The introduction of demand reduction activities in prisons was seen as a

unique opportunity for help and treatment.

She said that interventions, which could be classified as harm

reduction were not yet very common within EU prisons. She suggested that

this was because this type of approach raises particular dilemmas for those

who work with drug using offenders in the criminal justice system. Only in

nine of the 15 EU States, prisoners nowadays have free access to condoms,

as recommended by WHO as early as 1991. She mentioned also syringe

exchange pilot programmes that had been implemented in German prisons and

whose first results sounded encouraging; the evaluation reports are

expected to be published very soon.

For the successful introduction of harm reduction practices, she

concluded, endorsement at the highest level of an official policy, was

essential and a systematic preparation at the prison and local levels as

well. To implement health promotion and risk reduction strategies in

prisons, various practical problems have to be solved - in order not to

leave this issue in a no-man's land between the Ministries of Justice and

Health and between prison service staff and health care staff. Training of

senior prison managers and other levels of staff were key-issues in this

process.

Claire Delorme presented the work of the European Network on

HIV/Hepatitis Prevention in Prison, which is composed by scientists from

all 15 EU States. The Network works in co-operation with ENDHASP, with the

WHO European Office in Copenhagen (Health in Prison Network) and with

UNAIDS, Geneva. Its objectives are to collect and compare information on

HIV/AIDS and Hepatitis epidemiology and prevention in European prisons, to

set up common tools for studies on HIV sero-prevalence and the prevalence

of risk behaviours in prisons, to implement international epidemiological

multi-center studies, to evaluate the priorities and the conditions of harm

reduction strategies in prison which could have major impact on the AIDS

epidemic, and to implement and/or evaluate innovative prevention

programmes.

She presented how the network had set up co-ordination structures in

each EU member State, and collected data on HIV and Hepatitis among

prisoners. Large scale multicenter studies were carried out in seven

Western European countries, which confirmed the high prevalence of HIV and

Hepatitis in prison - compared to the outside - with alarming rates among

intravenous drug users (average 12,9% of which were HIV positive; 49,8%

Hepatitis C positive). These studies also indicate that a considerable

number of prisoners started intravenous drug use while in prison, and that

an average of 45% (35% in France and Belgium vs 67% in Sweden and Spain) of

IDUs do not stop injecting drug use while imprisoned.

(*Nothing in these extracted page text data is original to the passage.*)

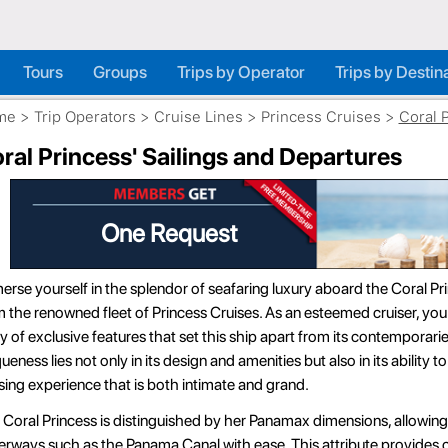
Tours
Groups
Trips by Operator
Trips by Destin
me
>
Trip Operators
>
Cruise Lines
>
Princess Cruises
>
Coral 
ral Princess' Sailings and Departures
More Savings
rse yourself in the splendor of seafaring luxury aboard the Coral Pri
 the renowned fleet of Princess Cruises. As an esteemed cruiser, you 
y of exclusive features that set this ship apart from its contemporari
ueness lies not only in its design and amenities but also in its ability t
sing experience that is both intimate and grand.
Coral Princess is distinguished by her Panamax dimensions, allowing
rways such as the Panama Canal with ease. This attribute provides c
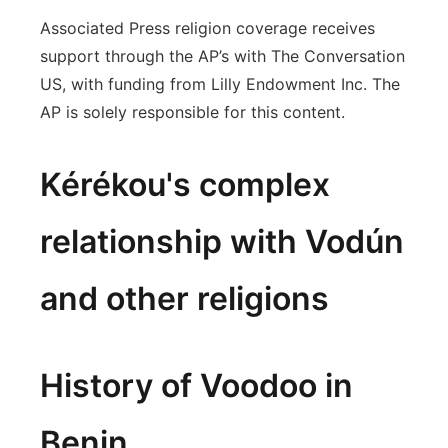
Associated Press religion coverage receives
support through the AP’s with The Conversation
US, with funding from Lilly Endowment Inc. The
AP is solely responsible for this content.
Kérékou's complex
relationship with Vodún
and other religions
History of Voodoo in
Benin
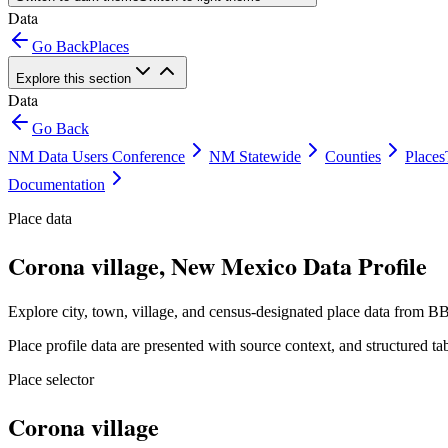
Data
Go Back
Places
Explore this section
Data
Go Back
NM Data Users Conference
NM Statewide
Counties
Places
Documentation
Place data
Corona village, New Mexico Data Profile
Explore city, town, village, and census-designated place data from BB
Place profile data are presented with source context, and structured 
Place selector
Corona village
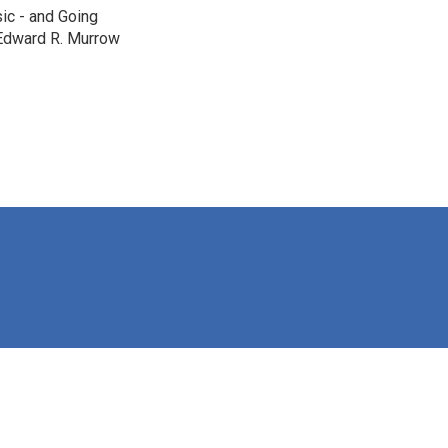
c - and Going
 Edward R. Murrow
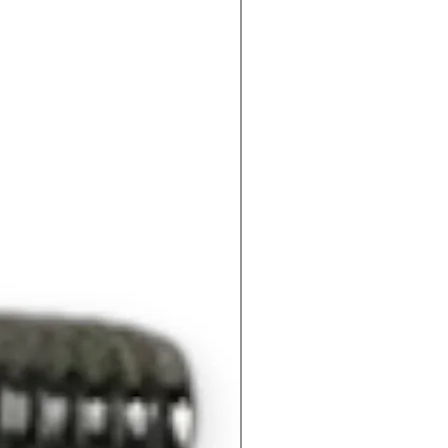
172
42
73
73.
2.5
4
8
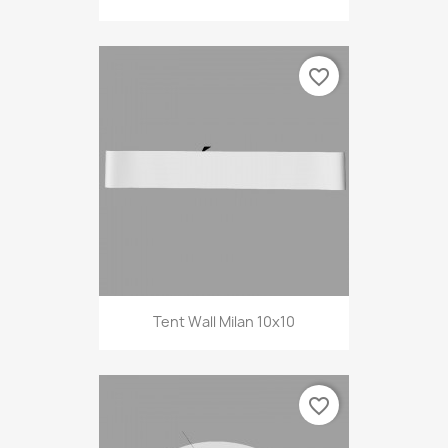
favorite_border
Tent Wall Milan 10x10
favorite_border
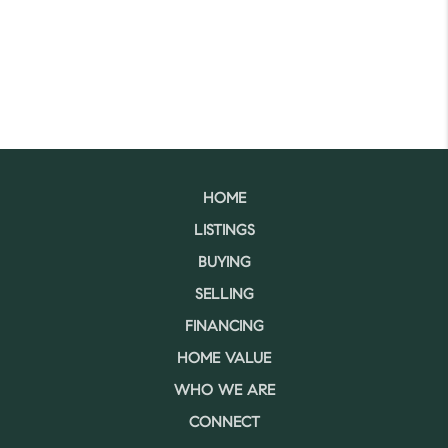
HOME
LISTINGS
BUYING
SELLING
FINANCING
HOME VALUE
WHO WE ARE
CONNECT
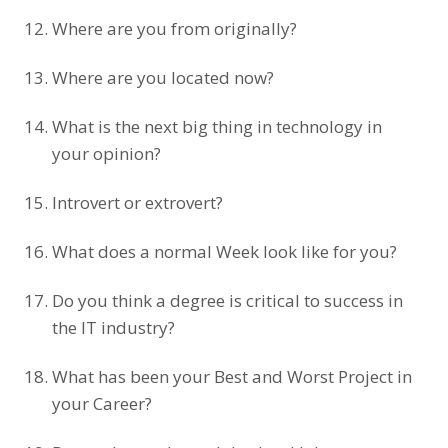
Where are you from originally?
Where are you located now?
What is the next big thing in technology in
your opinion?
Introvert or extrovert?
What does a normal Week look like for you?
Do you think a degree is critical to success in
the IT industry?
What has been your Best and Worst Project in
your Career?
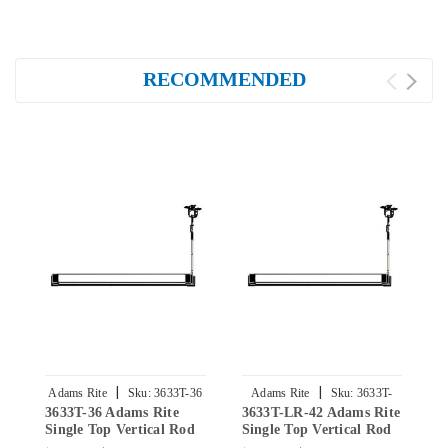
RECOMMENDED
|
|
Adams Rite
Sku:
3633T-36
Adams Rite
Sku:
3633T-
3633T-36 Adams Rite
3633T-LR-42 Adams Rite
3
LR-42
Single Top Vertical Rod
Single Top Vertical Rod
S
Exit Device for Steel
Exit Device for Steel
E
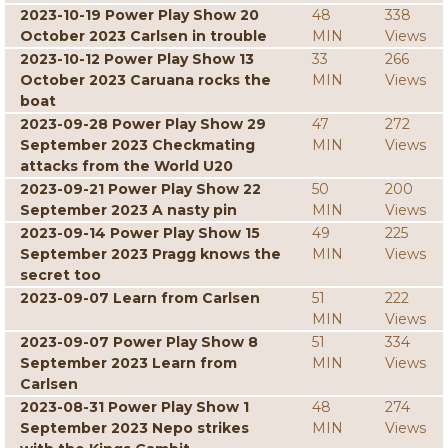
2023-10-19 Power Play Show 20
48
338
October 2023 Carlsen in trouble
MIN
Views
2023-10-12 Power Play Show 13
33
266
October 2023 Caruana rocks the
MIN
Views
boat
2023-09-28 Power Play Show 29
47
272
September 2023 Checkmating
MIN
Views
attacks from the World U20
2023-09-21 Power Play Show 22
50
200
September 2023 A nasty pin
MIN
Views
2023-09-14 Power Play Show 15
49
225
September 2023 Pragg knows the
MIN
Views
secret too
2023-09-07 Learn from Carlsen
51
222
MIN
Views
2023-09-07 Power Play Show 8
51
334
September 2023 Learn from
MIN
Views
Carlsen
2023-08-31 Power Play Show 1
48
274
September 2023 Nepo strikes
MIN
Views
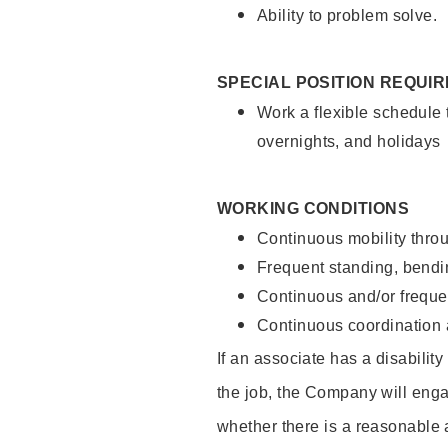
Ability to problem solve.
SPECIAL POSITION REQUI
Work a flexible schedule 
overnights, and holidays
WORKING CONDITIONS
Continuous mobility throu
Frequent standing, bendin
Continuous and/or frequent
Continuous coordination a
If an associate has a disabilit
the job, the Company will enga
whether there is a reasonable 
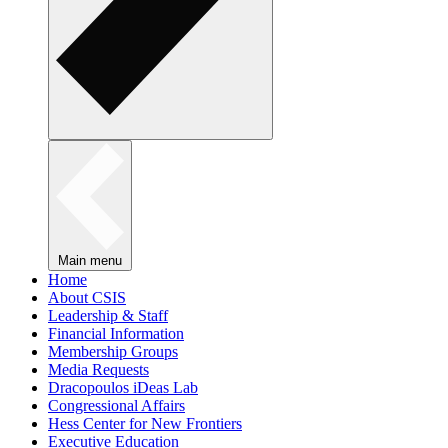
Main menu
Home
About CSIS
Leadership & Staff
Financial Information
Membership Groups
Media Requests
Dracopoulos iDeas Lab
Congressional Affairs
Hess Center for New Frontiers
Executive Education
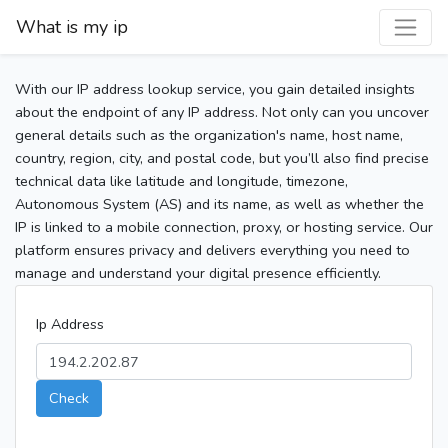
What is my ip
With our IP address lookup service, you gain detailed insights
about the endpoint of any IP address. Not only can you uncover
general details such as the organization's name, host name,
country, region, city, and postal code, but you’ll also find precise
technical data like latitude and longitude, timezone,
Autonomous System (AS) and its name, as well as whether the
IP is linked to a mobile connection, proxy, or hosting service. Our
platform ensures privacy and delivers everything you need to
manage and understand your digital presence efficiently.
Ip Address
Check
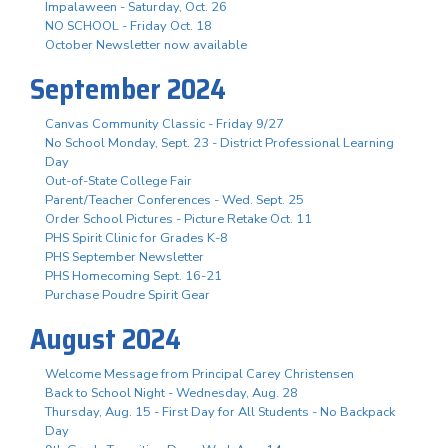
Impalaween - Saturday, Oct. 26
NO SCHOOL - Friday Oct. 18
October Newsletter now available
September 2024
Canvas Community Classic - Friday 9/27
No School Monday, Sept. 23 - District Professional Learning
Day
Out-of-State College Fair
Parent/Teacher Conferences - Wed. Sept. 25
Order School Pictures - Picture Retake Oct. 11
PHS Spirit Clinic for Grades K-8
PHS September Newsletter
PHS Homecoming Sept. 16-21
Purchase Poudre Spirit Gear
August 2024
Welcome Message from Principal Carey Christensen
Back to School Night - Wednesday, Aug. 28
Thursday, Aug. 15 - First Day for All Students - No Backpack
Day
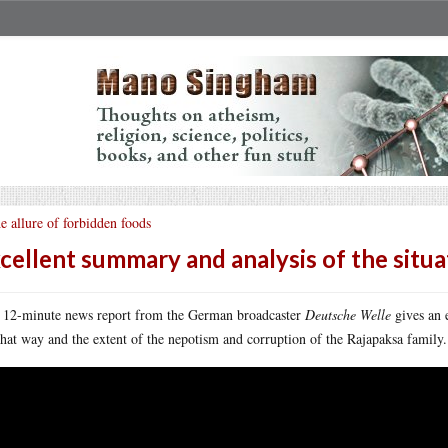
e allure of forbidden foods
cellent summary and analysis of the situat
 12-minute news report from the German broadcaster
Deutsche Welle
gives an 
that way and the extent of the nepotism and corruption of the Rajapaksa family.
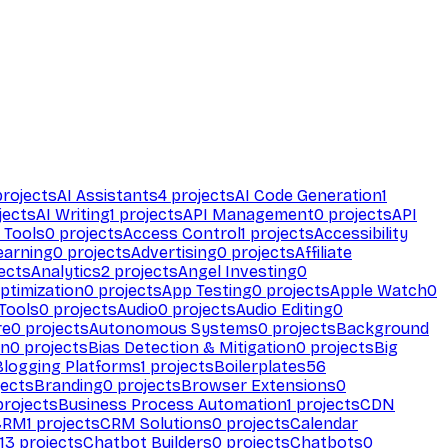
rojects
AI Assistants
4
projects
AI Code Generation
1
jects
AI Writing
1
projects
API Management
0
projects
API
 Tools
0
projects
Access Control
1
projects
Accessibility
earning
0
projects
Advertising
0
projects
Affiliate
ects
Analytics
2
projects
Angel Investing
0
ptimization
0
projects
App Testing
0
projects
Apple Watch
0
Tools
0
projects
Audio
0
projects
Audio Editing
0
re
0
projects
Autonomous Systems
0
projects
Background
on
0
projects
Bias Detection & Mitigation
0
projects
Big
Blogging Platforms
1
projects
Boilerplates
56
ects
Branding
0
projects
Browser Extensions
0
rojects
Business Process Automation
1
projects
CDN
CRM
1
projects
CRM Solutions
0
projects
Calendar
13
projects
Chatbot Builders
0
projects
Chatbots
0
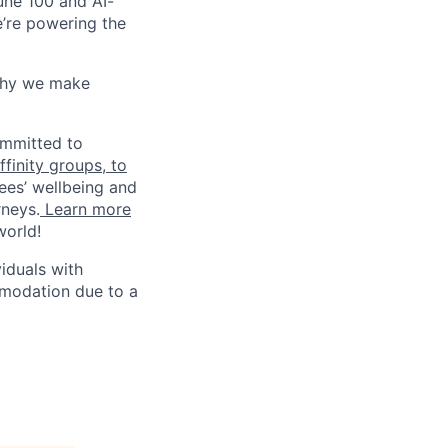
une 100 and AI-
e’re powering the
why we make
ommitted to
finity groups, to
ees’ wellbeing and
rneys.
Learn more
world!
iduals with
mmodation due to a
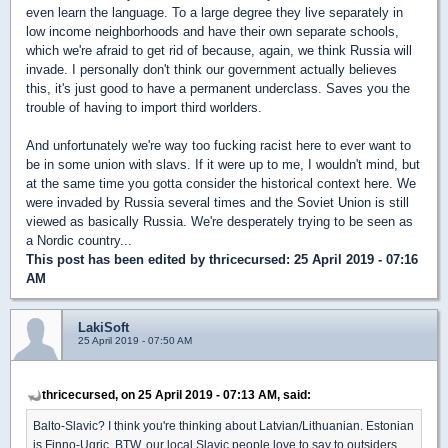
even learn the language. To a large degree they live separately in
low income neighborhoods and have their own separate schools,
which we're afraid to get rid of because, again, we think Russia will
invade. I personally don't think our government actually believes
this, it's just good to have a permanent underclass. Saves you the
trouble of having to import third worlders.
And unfortunately we're way too fucking racist here to ever want to
be in some union with slavs. If it were up to me, I wouldn't mind, but
at the same time you gotta consider the historical context here. We
were invaded by Russia several times and the Soviet Union is still
viewed as basically Russia. We're desperately trying to be seen as
a Nordic country...
This post has been edited by
thricecursed
: 25 April 2019 - 07:16
AM
LakiSoft
25 April 2019 - 07:50 AM
thricecursed, on 25 April 2019 - 07:13 AM, said:
Balto-Slavic? I think you're thinking about Latvian/Lithuanian. Estonian
is Finno-Ugric. BTW, our local Slavic people love to say to outsiders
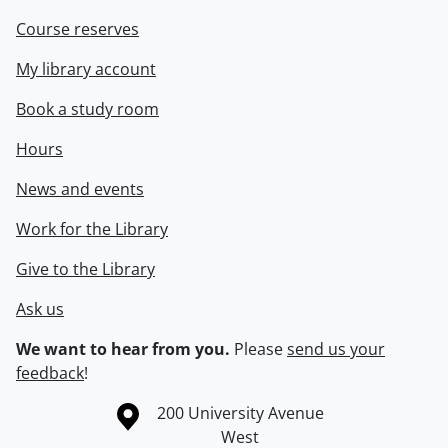
Course reserves
My library account
Book a study room
Hours
News and events
Work for the Library
Give to the Library
Ask us
We want to hear from you.
Please
send us your
feedback
!
Information about the University of Waterloo
Campus map
200 University Avenue
West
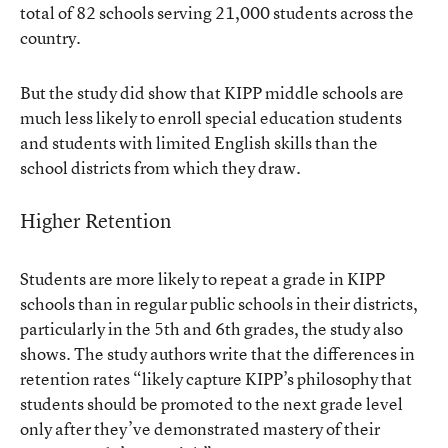
total of 82 schools serving 21,000 students across the
country.
But the study did show that KIPP middle schools are
much less likely to enroll special education students
and students with limited English skills than the
school districts from which they draw.
Higher Retention
Students are more likely to repeat a grade in KIPP
schools than in regular public schools in their districts,
particularly in the 5th and 6th grades, the study also
shows. The study authors write that the differences in
retention rates “likely capture KIPP’s philosophy that
students should be promoted to the next grade level
only after they’ve demonstrated mastery of their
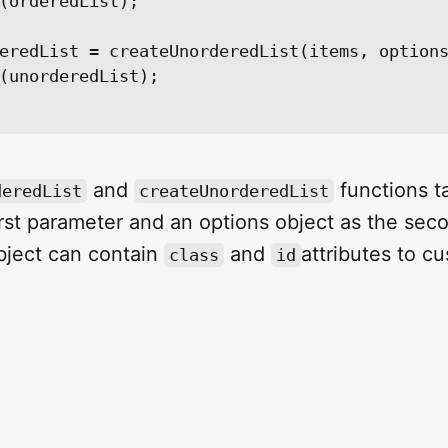
(orderedList);

eredList = createUnorderedList(items, options
(unorderedList);

and
functions t
deredList
createUnorderedList
irst parameter and an options object as the sec
bject can contain
and
attributes to c
class
id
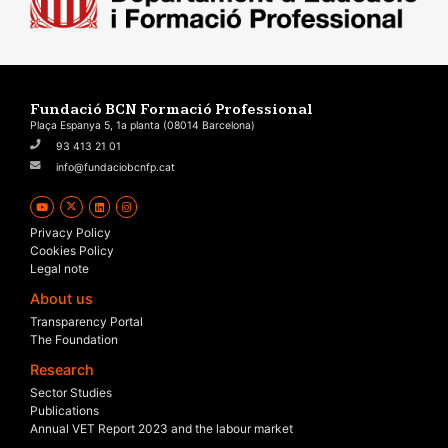
Fundació BCN Formació Professional
Plaça Espanya 5, 1a planta (08014 Barcelona)
93 413 21 01
info@fundaciobcnfp.cat
Privacy Policy
Cookies Policy
Legal note
About us
Transparency Portal
The Foundation
Research
Sector Studies
Publications
Annual VET Report 2023 and the labour market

The network disseminated its information also by organising

international Conferences on HIV/Hepatitis Prevention in prisons. The next

Conference is planned for May 1999 in Milan.

Steve Rossell: Working towards a Co-ordinated Response - presented a

brief description of the Network, its background and development, aims and

structure. Cranstoun Drug Services provide services to drug users in

residential and community based treatment and rehabilitation programmes and

through a number of low-threshold community outreach and access services.

In 15 prisons they have teams using a variety of models, ranging from brief

interventions and diversion from custody, to structured programmes, using

HR approaches as well as abstinence.

The aim of the network is twofold and theoretically relatively simple

in nature to provide a means to investigate, collate and disseminate

information concerning good practice in the field and to act as forum for

debate for members and participants.